Pure Spin Photocurrent in Non-centrosymmetric Crystals: Bulk Spin Photovoltaic Effect

TL;DR

This paper explores the bulk spin photovoltaic effect in non-centrosymmetric crystals, demonstrating how light can generate pure spin currents in various materials, with potential applications in spintronics.

Contribution

It provides a theoretical and computational framework for understanding and predicting the bulk spin photovoltaic effect in diverse non-centrosymmetric materials.

Findings

Pure spin currents can be generated under light in non-centrosymmetric materials.

The effect applies broadly due to the requirement of inversion symmetry breaking.

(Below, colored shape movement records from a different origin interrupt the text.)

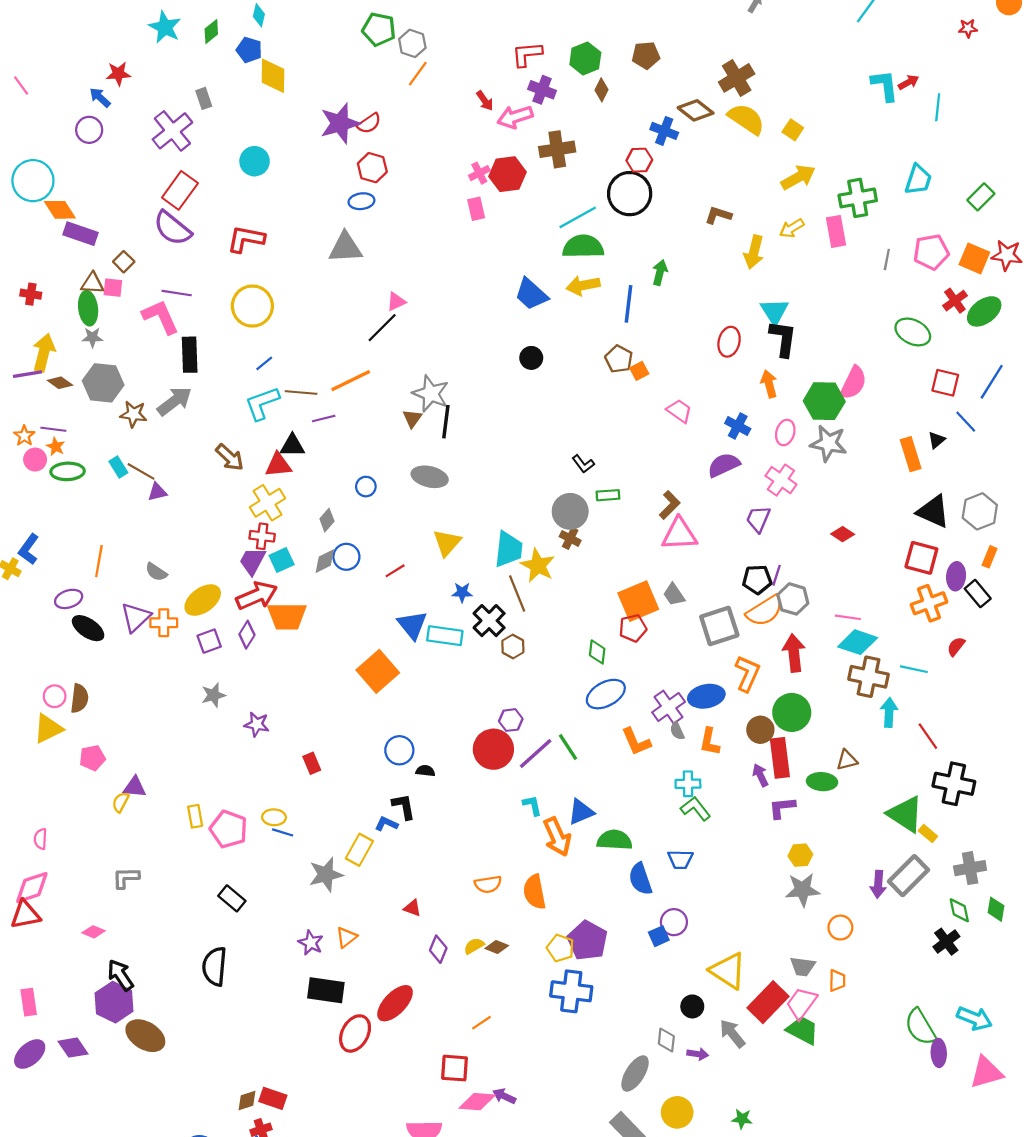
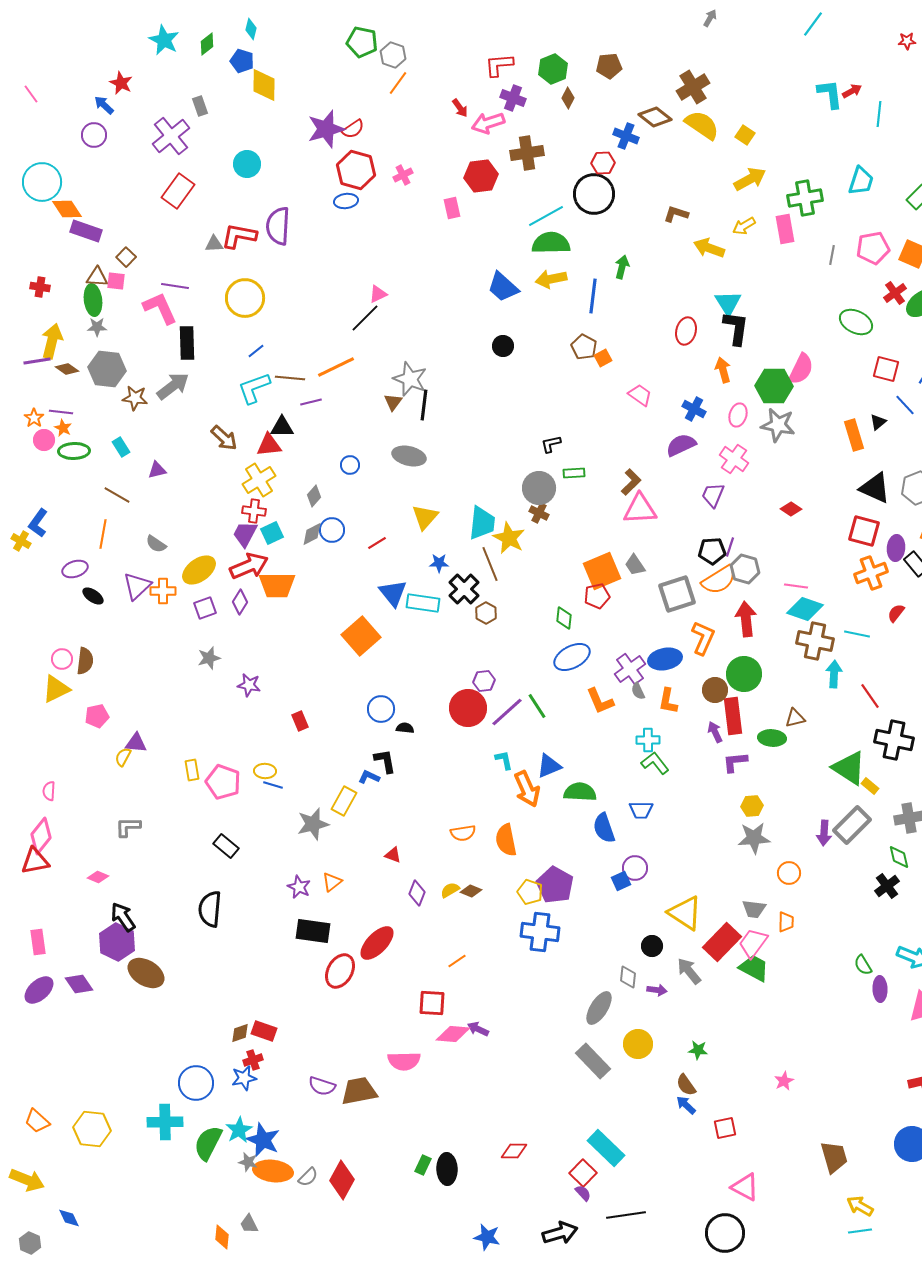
red star: (118, 74) -> (121, 83), turned 30
red hexagon: (372, 168) -> (356, 170), size x1.4
pink cross: (479, 173) -> (403, 175), moved
purple semicircle: (172, 228) -> (278, 226), moved, turned 54
gray triangle: (345, 248) -> (214, 244), moved, size x0.6
yellow arrow: (754, 252) -> (709, 248), turned 96
black L-shape: (583, 464) -> (551, 444), turned 115
brown line: (141, 471) -> (117, 495), moved
black ellipse: (88, 628) -> (93, 596), size x0.7
pink diamond: (32, 888) -> (41, 836), turned -33
green semicircle: (920, 1027) -> (863, 965), size x0.6

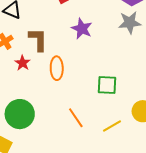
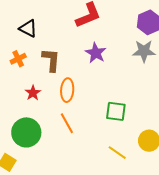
red star: (23, 63) -> (33, 93), moved
orange line: (76, 118) -> (67, 123), moved
yellow line: (112, 126) -> (117, 153), turned 60

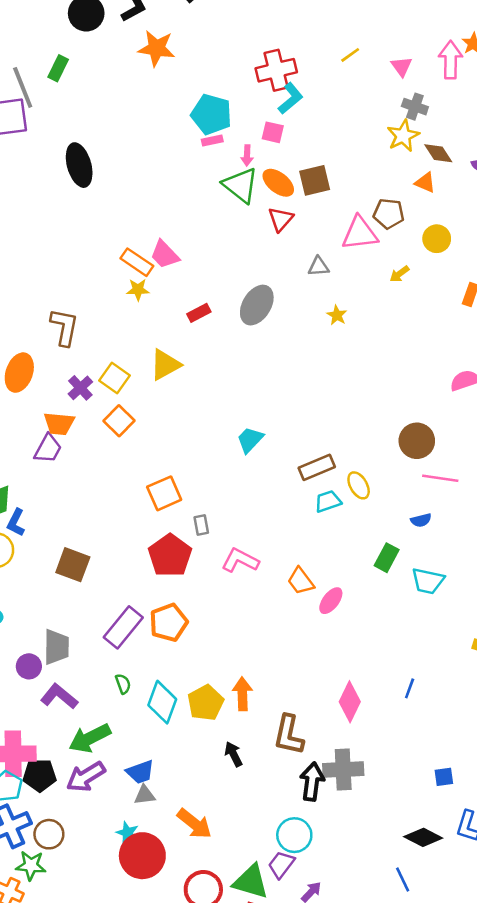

Theoretical predictions are validated in materials like transition metal dichalcogenides and topological insulators.

Abstract

Spin current generators are critical components for spintronics-based information processing. In this work, we theoretically and computationally investigate the bulk spin photovoltaic (BSPV) effect for creating DC spin current under light illumination. The only requirement for BPSV is inversion symmetry breaking, thus it applies to a broad range of materials and can be readily integrated with existing semiconductor technologies. The BSPV effect is a cousin of the bulk photovoltaic (BPV) effect, whereby a DC charge current is generated under light. Thanks to the different selection rules on spin and charge currents, a pure spin current can be realized if the system possesses mirror symmetry or inversion-mirror symmetry. The mechanism of BPSV and the role of the electronic relaxation time $\tau$ are also elucidated. We apply our theory to several distinct material systems, including transition metal dichalcogenides, anti-ferromagnetic $\rm MnBi_2Te_4$, and the surface of topological crystalline insulator cubic $\rm SnTe$.